*Exercise aim*:
Set down exactly, from the records below, the line with "generate scaffold Source" through the line with "- 👯 I’m looking", and nothing else.

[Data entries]
⁂

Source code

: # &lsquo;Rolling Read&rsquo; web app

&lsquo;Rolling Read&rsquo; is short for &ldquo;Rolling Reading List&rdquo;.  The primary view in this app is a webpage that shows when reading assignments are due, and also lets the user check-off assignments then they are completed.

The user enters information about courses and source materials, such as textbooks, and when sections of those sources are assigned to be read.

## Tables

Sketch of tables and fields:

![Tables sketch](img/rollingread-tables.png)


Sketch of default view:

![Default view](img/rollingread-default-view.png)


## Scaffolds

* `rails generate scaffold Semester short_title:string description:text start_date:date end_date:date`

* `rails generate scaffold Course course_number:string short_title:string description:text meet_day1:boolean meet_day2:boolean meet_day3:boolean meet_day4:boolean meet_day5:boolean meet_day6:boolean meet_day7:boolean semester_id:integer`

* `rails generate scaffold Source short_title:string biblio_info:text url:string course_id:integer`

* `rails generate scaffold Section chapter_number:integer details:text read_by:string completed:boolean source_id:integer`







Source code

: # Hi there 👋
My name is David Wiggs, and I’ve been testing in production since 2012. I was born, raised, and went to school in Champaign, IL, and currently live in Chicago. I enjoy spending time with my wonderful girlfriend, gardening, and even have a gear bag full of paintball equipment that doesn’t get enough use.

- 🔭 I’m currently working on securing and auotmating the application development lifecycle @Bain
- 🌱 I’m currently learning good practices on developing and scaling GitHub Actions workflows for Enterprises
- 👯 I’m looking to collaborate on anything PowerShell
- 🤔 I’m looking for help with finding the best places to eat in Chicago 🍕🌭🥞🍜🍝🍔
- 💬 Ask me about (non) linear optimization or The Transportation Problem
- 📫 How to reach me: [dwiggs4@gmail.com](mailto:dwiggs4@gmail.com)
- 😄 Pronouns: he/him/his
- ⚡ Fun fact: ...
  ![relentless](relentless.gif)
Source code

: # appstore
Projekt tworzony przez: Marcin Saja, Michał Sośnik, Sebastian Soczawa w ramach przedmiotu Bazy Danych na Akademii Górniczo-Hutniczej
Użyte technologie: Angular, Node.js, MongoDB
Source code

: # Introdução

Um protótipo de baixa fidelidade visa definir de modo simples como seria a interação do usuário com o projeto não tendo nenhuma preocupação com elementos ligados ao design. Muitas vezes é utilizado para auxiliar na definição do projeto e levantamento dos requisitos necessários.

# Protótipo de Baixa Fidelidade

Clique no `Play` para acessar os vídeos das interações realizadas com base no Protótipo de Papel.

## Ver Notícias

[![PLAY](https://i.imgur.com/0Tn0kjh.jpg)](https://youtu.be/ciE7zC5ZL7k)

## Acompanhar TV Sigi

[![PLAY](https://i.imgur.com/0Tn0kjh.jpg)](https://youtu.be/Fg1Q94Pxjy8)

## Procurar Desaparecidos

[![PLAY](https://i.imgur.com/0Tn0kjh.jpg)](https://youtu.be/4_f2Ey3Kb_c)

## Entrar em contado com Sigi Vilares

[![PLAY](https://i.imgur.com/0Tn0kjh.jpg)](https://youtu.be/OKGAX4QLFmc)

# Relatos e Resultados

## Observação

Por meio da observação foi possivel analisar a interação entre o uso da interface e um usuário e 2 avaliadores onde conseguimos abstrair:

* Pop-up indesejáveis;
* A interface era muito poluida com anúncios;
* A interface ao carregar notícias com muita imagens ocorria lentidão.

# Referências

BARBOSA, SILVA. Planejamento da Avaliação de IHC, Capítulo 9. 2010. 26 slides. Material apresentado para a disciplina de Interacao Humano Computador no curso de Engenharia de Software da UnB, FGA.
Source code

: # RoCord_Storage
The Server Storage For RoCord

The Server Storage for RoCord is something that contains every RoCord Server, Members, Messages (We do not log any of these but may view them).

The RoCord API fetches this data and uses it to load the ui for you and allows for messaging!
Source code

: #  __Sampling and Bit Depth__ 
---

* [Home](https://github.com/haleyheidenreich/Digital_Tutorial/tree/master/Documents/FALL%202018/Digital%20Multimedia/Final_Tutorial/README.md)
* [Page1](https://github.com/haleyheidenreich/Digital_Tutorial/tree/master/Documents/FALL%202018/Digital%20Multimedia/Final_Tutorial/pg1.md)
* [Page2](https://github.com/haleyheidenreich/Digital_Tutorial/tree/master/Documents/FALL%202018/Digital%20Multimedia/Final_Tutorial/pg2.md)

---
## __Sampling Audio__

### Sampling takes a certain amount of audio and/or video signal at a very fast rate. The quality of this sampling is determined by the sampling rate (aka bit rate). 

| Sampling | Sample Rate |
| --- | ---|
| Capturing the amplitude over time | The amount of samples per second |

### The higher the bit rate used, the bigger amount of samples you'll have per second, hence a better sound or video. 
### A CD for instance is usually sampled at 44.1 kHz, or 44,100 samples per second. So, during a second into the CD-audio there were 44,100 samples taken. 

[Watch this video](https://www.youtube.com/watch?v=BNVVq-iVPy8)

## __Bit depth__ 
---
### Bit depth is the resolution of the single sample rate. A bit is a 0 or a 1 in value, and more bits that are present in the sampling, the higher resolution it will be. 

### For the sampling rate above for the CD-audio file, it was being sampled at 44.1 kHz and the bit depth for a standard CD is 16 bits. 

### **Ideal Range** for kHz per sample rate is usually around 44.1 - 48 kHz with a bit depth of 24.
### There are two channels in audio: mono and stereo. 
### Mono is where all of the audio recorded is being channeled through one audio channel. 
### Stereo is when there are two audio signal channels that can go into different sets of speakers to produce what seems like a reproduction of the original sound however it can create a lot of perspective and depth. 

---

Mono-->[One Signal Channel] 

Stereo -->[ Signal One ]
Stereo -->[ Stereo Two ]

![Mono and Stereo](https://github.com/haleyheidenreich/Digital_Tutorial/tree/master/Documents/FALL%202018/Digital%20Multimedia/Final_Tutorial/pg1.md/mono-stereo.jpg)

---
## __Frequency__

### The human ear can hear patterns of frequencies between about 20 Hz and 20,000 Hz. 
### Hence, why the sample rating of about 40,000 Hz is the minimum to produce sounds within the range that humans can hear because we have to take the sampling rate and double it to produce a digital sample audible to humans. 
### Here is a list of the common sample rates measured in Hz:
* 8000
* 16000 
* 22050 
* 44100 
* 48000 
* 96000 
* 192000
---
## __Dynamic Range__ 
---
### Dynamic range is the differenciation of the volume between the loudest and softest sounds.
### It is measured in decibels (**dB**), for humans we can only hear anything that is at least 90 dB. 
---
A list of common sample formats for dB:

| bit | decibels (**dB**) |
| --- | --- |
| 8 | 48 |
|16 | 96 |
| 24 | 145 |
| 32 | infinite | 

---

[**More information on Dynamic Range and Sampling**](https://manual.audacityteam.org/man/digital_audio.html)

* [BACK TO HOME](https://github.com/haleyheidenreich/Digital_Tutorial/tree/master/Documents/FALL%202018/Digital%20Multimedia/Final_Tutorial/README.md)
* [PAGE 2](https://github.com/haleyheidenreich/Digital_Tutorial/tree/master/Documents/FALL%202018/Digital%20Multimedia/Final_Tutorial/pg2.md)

⁂

*Exercise response*:
* `rails generate scaffold Source short_title:string biblio_info:text url:string course_id:integer`

* `rails generate scaffold Section chapter_number:integer details:text read_by:string completed:boolean source_id:integer`







Source code

: # Hi there 👋
My name is David Wiggs, and I’ve been testing in production since 2012. I was born, raised, and went to school in Champaign, IL, and currently live in Chicago. I enjoy spending time with my wonderful girlfriend, gardening, and even have a gear bag full of paintball equipment that doesn’t get enough use.

- 🔭 I’m currently working on securing and auotmating the application development lifecycle @Bain
- 🌱 I’m currently learning good practices on developing and scaling GitHub Actions workflows for Enterprises
- 👯 I’m looking to collaborate on anything PowerShell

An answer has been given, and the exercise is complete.